Jedes Ohr ist wichtig und nützlich, so lange es nicht im Übermaß benutzt wird. Gerade das letzte, das Selbstoffenbarungsohr, kann aber bei vielen Menschen ein bisschen Training gut vertragen. Und zwar dadurch, dass man sich selbst bemüht, sich nicht-wertend in die Gefühls- und Gedankenwelt des anderen einzufühlen. (Das Schwierige daran ist vor allem das „nicht-wertend“, das wirst du merken, wenn du es mal bewusst ausprobierst!) Ein indianisches Sprichwort lautet: „Urteile nicht über einen Menschen, bevor du nicht einen Tag in seinen Mokassins gegangen bist.“ Darum geht es - die Welt des anderen verstehen, sie so weit wie möglich mit seinen Augen sehen. Eine gute Methode (neben der Sache mit den Mokassins!) ist dafür das so genannte Aktive Zuhören. Wenn du Lust hast, kannst du das ja mal ein bisschen üben:
  • Lass den anderen ausreden! (Auch wenn er vielleicht langatmig ist oder du dich in irgend einer Weise angegriffen fühlst!)

  • Unterdrücke spontane eigene Meinungsäußerungen! (Eine ganz schwierige Sache, vor allem für impulsive, extrovertierte Typen! Den Mund zu halten, wenn einem etwas auf der Zunge brennt und man gleich zu platzen meint, das ist eine echte Kunst!)

  • Zeig, während der andere spricht, hörbar und sichtbar Aufmerksamkeit! (Dabei sind Zuhörfloskeln - „hmhm“, „aha“, „ach“ und dergleichen - erlaubt, noch wichtiger sind aber das aktive Zuwenden mit dem ganzen Körper, Augenkontakt und nonverbale Signale, z. B. Nicken oder eine leicht zum anderen geneigte Körperhaltung)

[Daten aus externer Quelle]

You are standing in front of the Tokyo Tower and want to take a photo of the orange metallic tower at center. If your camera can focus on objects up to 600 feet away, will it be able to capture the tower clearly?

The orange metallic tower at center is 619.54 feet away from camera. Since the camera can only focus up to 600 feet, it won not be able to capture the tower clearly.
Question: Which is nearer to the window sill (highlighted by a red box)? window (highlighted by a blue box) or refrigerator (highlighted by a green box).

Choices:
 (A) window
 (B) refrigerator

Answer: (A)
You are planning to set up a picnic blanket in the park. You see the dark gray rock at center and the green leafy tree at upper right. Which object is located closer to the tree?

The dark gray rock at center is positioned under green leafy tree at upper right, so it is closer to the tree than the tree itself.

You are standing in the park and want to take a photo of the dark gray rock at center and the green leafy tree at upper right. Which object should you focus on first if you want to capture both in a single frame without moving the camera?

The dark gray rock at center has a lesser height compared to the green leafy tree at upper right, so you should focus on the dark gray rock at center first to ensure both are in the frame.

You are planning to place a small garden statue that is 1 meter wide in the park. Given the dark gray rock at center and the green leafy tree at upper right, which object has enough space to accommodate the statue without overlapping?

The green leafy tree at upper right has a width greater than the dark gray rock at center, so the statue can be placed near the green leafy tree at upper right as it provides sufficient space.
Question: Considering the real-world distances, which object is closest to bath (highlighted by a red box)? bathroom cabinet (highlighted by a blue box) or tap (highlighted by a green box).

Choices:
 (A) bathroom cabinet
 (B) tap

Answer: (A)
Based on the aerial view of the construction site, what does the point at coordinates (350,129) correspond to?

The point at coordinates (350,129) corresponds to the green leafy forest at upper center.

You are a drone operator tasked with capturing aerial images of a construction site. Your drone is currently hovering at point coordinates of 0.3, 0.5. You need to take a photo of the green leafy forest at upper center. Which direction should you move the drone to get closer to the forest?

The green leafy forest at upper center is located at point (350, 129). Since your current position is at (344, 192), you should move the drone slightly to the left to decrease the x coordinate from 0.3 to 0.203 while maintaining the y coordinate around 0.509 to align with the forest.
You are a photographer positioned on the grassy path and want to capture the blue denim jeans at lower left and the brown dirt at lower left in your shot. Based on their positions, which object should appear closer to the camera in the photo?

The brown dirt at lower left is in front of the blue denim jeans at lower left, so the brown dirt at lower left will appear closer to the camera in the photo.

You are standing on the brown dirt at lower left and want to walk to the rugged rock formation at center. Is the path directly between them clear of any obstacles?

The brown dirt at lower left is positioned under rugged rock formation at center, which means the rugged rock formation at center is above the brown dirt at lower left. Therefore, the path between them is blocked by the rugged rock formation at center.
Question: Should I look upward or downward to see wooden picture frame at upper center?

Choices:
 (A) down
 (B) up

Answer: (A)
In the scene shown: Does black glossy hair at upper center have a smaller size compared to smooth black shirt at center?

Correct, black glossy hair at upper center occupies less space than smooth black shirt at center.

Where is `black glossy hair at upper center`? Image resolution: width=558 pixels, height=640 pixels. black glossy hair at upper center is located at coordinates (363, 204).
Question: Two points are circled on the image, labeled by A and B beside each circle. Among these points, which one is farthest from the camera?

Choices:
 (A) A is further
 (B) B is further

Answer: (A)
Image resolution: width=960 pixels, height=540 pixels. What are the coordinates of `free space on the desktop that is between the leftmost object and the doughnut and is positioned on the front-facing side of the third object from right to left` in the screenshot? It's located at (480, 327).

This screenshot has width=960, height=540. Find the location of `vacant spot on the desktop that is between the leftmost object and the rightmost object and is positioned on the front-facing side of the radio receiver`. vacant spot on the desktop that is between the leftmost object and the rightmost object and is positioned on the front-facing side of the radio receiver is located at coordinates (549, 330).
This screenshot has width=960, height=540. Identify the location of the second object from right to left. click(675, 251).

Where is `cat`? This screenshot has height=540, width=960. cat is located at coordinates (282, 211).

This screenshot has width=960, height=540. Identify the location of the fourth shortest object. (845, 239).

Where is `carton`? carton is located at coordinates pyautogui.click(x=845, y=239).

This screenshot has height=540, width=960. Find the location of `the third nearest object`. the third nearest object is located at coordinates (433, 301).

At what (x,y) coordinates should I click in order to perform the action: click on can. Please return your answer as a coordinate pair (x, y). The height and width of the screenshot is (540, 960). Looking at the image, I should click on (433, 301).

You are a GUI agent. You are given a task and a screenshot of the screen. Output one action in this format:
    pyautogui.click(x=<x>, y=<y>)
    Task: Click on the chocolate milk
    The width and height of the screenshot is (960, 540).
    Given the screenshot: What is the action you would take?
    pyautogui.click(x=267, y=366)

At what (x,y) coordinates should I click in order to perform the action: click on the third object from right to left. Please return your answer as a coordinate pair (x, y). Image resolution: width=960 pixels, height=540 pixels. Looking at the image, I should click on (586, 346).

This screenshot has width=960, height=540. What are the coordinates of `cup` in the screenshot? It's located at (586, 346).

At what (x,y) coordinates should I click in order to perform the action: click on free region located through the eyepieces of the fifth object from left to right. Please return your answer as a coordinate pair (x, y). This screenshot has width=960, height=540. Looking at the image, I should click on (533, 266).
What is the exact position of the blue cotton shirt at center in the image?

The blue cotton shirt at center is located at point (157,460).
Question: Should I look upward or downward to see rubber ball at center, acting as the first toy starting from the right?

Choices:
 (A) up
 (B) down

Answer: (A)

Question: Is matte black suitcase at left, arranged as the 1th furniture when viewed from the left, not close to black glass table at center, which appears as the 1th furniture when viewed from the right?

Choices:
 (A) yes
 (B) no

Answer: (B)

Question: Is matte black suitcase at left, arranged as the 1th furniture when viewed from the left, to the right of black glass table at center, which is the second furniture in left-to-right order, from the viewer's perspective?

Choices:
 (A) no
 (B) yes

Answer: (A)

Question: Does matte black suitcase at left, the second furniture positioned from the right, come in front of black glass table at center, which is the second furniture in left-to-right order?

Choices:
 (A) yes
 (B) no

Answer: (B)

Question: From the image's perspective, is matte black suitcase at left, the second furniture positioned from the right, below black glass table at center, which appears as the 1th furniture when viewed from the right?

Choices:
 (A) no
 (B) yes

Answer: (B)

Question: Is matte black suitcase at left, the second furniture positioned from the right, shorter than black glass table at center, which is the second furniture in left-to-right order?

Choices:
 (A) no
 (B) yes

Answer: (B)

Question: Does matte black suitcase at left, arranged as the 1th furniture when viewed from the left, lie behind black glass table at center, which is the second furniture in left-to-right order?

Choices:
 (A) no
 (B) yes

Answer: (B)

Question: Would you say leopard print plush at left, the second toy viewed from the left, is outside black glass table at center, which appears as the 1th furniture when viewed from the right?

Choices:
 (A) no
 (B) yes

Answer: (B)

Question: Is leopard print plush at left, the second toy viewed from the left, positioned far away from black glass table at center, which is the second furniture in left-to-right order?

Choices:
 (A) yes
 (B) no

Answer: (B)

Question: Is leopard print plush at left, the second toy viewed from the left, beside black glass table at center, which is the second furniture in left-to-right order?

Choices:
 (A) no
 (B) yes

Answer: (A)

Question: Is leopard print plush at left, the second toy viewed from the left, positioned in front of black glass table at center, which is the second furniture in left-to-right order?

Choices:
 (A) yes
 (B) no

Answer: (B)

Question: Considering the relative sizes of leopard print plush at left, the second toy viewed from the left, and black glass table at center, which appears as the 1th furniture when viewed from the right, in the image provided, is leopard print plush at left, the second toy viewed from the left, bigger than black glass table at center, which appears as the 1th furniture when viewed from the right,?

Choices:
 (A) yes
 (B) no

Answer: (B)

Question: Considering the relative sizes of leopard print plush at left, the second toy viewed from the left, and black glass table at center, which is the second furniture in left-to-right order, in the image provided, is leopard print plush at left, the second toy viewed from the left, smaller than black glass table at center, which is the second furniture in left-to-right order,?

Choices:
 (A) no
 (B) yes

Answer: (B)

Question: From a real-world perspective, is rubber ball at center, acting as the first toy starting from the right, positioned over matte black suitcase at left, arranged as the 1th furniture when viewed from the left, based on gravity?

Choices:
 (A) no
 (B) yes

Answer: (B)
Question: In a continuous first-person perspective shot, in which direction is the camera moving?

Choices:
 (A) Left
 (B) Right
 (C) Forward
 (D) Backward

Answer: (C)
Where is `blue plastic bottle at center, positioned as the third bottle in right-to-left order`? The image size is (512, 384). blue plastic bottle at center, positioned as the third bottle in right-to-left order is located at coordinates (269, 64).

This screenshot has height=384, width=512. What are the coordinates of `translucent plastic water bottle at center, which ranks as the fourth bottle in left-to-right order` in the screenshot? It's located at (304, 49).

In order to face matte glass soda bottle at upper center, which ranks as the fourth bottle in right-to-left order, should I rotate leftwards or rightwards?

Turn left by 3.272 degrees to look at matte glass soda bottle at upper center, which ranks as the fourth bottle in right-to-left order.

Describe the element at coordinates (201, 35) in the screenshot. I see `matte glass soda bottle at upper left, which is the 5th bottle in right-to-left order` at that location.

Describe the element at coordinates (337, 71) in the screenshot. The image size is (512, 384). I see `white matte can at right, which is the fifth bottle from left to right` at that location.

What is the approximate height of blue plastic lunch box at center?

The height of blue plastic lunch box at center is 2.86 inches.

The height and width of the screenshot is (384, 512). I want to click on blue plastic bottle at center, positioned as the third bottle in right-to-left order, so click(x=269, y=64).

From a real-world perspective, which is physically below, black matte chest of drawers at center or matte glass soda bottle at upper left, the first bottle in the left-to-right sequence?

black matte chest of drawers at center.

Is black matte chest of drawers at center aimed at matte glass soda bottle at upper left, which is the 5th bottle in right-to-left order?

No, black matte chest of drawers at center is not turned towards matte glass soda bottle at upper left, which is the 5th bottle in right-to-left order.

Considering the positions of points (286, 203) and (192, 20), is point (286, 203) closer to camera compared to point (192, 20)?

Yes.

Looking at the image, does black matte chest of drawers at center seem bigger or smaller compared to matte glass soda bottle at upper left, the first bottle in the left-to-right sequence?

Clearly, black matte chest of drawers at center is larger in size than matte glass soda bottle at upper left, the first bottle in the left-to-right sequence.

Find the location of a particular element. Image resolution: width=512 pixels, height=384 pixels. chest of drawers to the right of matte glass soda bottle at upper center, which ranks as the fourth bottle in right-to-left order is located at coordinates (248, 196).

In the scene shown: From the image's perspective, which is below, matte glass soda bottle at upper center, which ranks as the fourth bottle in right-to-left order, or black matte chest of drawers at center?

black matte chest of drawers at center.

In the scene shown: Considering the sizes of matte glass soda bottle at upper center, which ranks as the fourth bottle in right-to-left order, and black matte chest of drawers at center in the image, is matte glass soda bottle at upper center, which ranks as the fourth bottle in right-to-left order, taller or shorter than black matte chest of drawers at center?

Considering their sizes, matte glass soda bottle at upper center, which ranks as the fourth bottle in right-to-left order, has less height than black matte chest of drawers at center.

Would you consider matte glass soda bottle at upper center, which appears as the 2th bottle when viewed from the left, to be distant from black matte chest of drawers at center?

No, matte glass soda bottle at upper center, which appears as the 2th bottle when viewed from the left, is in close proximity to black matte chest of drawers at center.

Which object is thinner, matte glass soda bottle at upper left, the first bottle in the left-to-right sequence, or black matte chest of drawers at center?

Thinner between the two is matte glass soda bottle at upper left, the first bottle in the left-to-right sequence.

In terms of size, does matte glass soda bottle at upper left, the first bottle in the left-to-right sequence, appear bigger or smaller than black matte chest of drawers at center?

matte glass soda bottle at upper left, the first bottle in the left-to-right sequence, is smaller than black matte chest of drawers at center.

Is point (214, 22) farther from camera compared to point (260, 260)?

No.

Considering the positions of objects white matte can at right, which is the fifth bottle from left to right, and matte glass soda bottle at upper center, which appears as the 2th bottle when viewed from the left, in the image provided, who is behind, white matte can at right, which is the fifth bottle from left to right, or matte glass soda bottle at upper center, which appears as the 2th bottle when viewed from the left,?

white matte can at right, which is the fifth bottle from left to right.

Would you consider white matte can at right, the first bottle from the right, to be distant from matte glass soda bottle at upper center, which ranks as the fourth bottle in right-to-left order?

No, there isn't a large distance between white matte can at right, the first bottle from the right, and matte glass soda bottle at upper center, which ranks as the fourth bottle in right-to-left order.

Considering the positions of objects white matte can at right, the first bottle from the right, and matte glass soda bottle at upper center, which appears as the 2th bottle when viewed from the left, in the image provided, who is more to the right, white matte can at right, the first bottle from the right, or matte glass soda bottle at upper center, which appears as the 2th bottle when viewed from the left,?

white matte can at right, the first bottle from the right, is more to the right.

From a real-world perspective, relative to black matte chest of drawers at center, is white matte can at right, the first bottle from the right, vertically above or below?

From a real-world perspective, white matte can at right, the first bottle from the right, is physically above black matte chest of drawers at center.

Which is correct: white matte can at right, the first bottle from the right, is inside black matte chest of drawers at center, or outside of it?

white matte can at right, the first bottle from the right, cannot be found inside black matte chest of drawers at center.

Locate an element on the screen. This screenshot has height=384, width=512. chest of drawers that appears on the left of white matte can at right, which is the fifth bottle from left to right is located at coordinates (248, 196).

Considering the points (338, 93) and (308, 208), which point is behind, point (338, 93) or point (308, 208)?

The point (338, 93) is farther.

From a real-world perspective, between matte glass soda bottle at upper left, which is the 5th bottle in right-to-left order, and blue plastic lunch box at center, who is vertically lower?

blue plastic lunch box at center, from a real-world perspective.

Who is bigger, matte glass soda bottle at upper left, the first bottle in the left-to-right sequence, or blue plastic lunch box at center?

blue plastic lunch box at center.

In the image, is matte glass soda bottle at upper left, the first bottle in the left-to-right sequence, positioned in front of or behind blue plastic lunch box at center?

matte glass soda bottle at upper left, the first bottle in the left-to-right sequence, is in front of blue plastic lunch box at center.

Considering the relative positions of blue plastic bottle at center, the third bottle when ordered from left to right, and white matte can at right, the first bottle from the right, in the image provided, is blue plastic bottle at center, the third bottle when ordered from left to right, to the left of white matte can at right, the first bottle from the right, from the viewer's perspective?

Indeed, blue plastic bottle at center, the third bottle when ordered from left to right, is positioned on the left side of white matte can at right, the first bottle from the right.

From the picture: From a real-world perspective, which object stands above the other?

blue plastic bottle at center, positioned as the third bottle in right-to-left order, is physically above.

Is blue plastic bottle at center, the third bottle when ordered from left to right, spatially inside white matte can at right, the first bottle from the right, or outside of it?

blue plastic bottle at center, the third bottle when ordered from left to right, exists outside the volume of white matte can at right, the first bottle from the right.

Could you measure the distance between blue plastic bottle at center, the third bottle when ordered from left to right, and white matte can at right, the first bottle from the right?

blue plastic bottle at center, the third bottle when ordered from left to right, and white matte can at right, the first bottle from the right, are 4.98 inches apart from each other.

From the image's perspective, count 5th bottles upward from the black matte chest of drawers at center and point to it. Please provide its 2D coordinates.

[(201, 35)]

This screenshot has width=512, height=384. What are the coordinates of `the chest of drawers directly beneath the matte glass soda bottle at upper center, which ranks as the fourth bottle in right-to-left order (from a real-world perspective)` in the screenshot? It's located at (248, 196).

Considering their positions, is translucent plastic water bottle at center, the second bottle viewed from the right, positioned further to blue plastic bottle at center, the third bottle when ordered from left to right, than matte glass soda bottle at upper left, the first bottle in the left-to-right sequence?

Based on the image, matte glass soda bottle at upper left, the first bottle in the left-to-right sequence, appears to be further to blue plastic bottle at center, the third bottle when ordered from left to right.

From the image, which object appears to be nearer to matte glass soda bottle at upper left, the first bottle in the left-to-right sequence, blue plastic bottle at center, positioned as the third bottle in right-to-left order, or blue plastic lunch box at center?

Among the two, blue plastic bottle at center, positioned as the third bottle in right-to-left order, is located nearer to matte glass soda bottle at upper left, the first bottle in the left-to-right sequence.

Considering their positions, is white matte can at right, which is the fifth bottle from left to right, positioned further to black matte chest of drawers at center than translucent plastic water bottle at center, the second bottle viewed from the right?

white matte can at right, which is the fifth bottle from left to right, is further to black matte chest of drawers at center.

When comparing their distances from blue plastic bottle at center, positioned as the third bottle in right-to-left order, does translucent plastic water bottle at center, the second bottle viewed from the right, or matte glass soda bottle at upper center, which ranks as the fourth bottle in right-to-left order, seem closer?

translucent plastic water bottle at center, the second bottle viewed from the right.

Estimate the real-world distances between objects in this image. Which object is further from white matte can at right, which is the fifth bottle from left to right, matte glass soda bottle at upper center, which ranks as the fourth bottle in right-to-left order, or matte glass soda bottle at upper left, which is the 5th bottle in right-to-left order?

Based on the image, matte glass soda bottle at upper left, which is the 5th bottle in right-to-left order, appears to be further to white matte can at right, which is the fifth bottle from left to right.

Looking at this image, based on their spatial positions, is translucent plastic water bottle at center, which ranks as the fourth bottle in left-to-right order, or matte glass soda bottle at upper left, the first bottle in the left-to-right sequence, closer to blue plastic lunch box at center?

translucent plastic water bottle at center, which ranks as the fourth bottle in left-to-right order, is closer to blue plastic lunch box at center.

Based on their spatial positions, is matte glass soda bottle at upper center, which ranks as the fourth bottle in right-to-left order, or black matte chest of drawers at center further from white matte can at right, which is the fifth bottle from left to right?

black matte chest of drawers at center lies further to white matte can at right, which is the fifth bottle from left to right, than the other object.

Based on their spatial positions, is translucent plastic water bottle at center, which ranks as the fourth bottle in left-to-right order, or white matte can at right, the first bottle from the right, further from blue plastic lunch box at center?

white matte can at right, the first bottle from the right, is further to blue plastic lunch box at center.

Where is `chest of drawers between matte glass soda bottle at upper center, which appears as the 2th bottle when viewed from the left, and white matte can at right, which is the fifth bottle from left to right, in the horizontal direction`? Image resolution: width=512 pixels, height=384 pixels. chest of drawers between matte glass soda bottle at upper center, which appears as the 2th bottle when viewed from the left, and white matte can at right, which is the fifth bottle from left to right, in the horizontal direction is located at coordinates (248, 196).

  • Gib mit eigenen Worten wieder, was du gehört hast! („Habe ich das jetzt richtig verstanden, dass ...“ - „Du meinst also, dass ...“ So bekommt der andere die Gelegenheit, etwaige Missverständnisse gleich zu korrigieren. Außerdem merkt er, dass du ganz bei ihm und seinem Anliegen bist - vielleicht der wichtigste Faktor für eine gelungene Kommunikation.)

  • Fass in Worte, was aus deiner Sicht gefühlsmäßig mitschwingt! („Ich habe den Eindruck, dass du unheimlich wütend bist.“ - „Du wirkst sehr traurig auf mich, wenn du das so erzählst.“ Auch das hilft, Missverständnisse zu vermeiden und signalisiert dem anderen, dass du wirklich an ihm interessiert bist. Achte aber auf die „ich“-Formulierung - du gibst nur deinen Eindruck wieder, keine unumstößliche Wahrheit!)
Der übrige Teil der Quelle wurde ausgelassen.